Convert hashtags to tag option - exists, but doesn't seem to work, and isn't documented

…if of interest again…here is my “Smart Rule” I tried successfully now numerous times on +200 markdown files with various tags. If you have many markdown files in the folder, be patient (200 files takes perhaps 20-40 seconds to update all tags from the markdown text using the script)

image

for info: The rule name in english is “Update tags on markdown files in FSNotes folder” (which is an indexed folder)

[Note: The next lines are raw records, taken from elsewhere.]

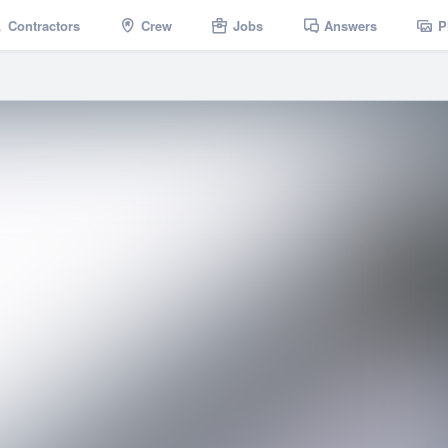
Contractors
Crew
Jobs
Answers
P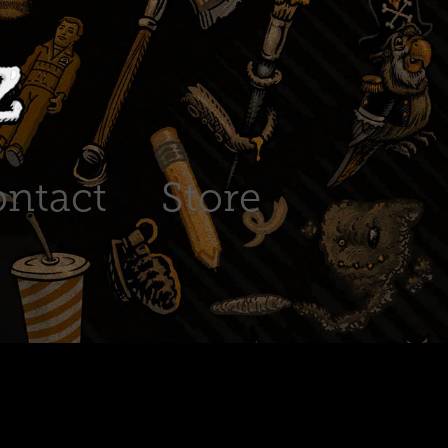
ntact
Store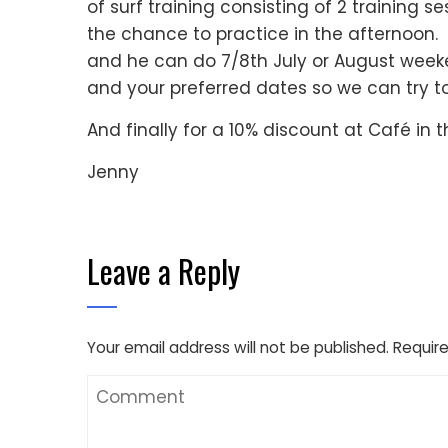
of surf training consisting of 2 training
the chance to practice in the afternoon
and he can do 7/8th July or August weeke
and your preferred dates so we can try to 
And finally for a 10% discount at Café in 
Jenny
Leave a Reply
Your email address will not be published.
Require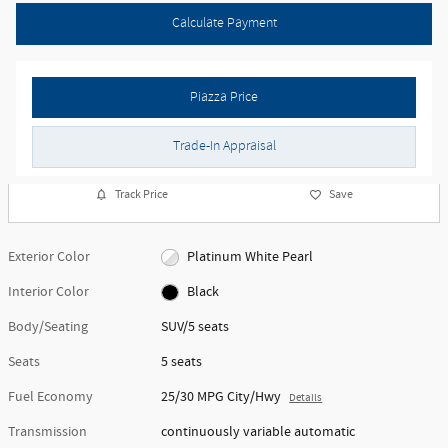
Calculate Payment
Piazza Price
Trade-In Appraisal
Track Price
Save
Exterior Color
Platinum White Pearl
Interior Color
Black
Body/Seating
SUV/5 seats
Seats
5 seats
Fuel Economy
25/30 MPG City/Hwy
Details
Transmission
continuously variable automatic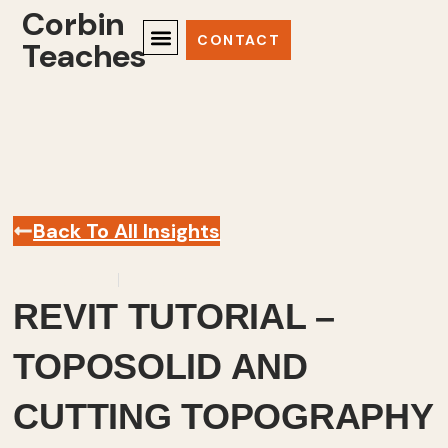
Corbin
CONTACT
Teaches
Back To All Insights
April 12, 2024
Revit
,
Videos
REVIT TUTORIAL –
TOPOSOLID AND
CUTTING TOPOGRAPHY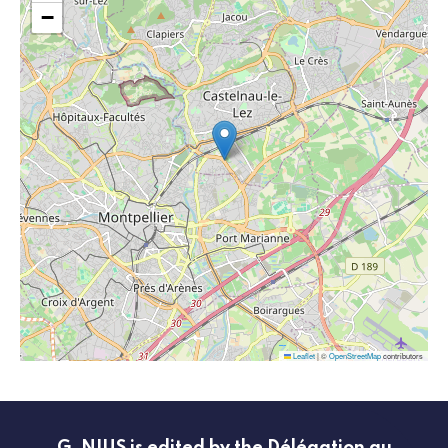
−
Leaflet
|
©
OpenStreetMap
contributors
G_NIUS is edited by the Délégation au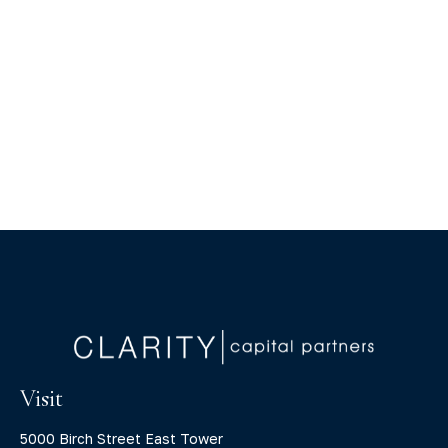
Visit
5000 Birch Street East Tower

The script to enter in “Edit script” is:

on performSmartRule(selectedItems)
	tell application id "DNtp"
		
		-- Go through each record
		repeat with thisRec in selectedItems
			
			-- Get the text of the record (assuming text/markdown file)
			set _text to plain text of thisRec
			
			-- Use shell script to extract text after character "#", ending with a space/new-line etc
			
			-- UPDATED search line v2, take care of hashtags in web links, we dont want their # in the link as tags..
			set grepResults to do shell script "grep -E -o " & quote & "(\\s|^)#\\S*" & quote & " <<< " & quoted form of _text & ¬
				"| sed -E " & quote & "s/#//g" & quote
			
			
			-- more info about above cryptic line...
			--
			-- - The line from v1 also found "#ch02lev2sec7" as tag in a text with link e.g. (https://www.oreilly.com/library/view/automotive-spice-in/9781933952291/ch02.html#ch02lev2sec7)):
			--
			-- which is not what we want, so I looked at the reg ex code what the problem is and found it
			--
			-- grep -E ? E is "Add support for extended regular expressions " (needed on Mac I think I read)
			--
			-- The Regex command in applescript is: "(\\s|^)#\\S*"
			-- (It can be verified on this page: https://regexr.com/), but then note that the command is actually (\s|^)#\S* in rexeg, but you need to add an extra backslash (per backslash) if you write the command in apple script.
			--
			-- So the reg ex performs the following search:
			-- (\s|^) ? (Search for whitespace, line break etc) OR (Search for start of row), thus prohibing tags with text prior a "#"
			-- and 
			-- #   ? find character "#"
			-- \S* ? and continue to match characters until we find a  space/line break etc (big S is inverse of s, and s itself is a special code in regex)
			
			
			-- OLD v1
			--		set grepResults to do shell script "grep -o " & quote & "#\\S*" & quote & " <<< " & quoted form of _text & ¬
			--			"| sed -E " & quote & "s/#//g" & quote
			
			-- transform the output to a list
			set grepResultsList to paragraphs of grepResults
			
			-- Clear the current records tag list
			set tags of thisRec to {}
			
			-- Add found tags one by one
			repeat with foundTag in grepResultsList
				
				set foundTagAsString to foundTag as string
				
				-- If the tag is an empty string (likely a # without text afterwards, like markdown header, skip it)
				if foundTagAsString is not "" then
					-- Add this tag to the records tag list
					set tags of thisRec to tags of thisRec & foundTagAsString
				end if
				
			end repeat
			
		end repeat
		
	end tell
	
end performSmartRule

To run it, right click on the smart rule and press “Apply Rule”, then wait for it to completet (depends on # of files)

Since you over time will get tags which is no longer used, or create tags with similar name but not identical (because you might not remember what you wrote last time), it can be a good idea to re-visit devonthink tag section for the database every now and then to ensure you consistently enter same tag name (i for instance only use lower-case letters). Also a script could be made to walk through empty tags and highlight them for some kind of action.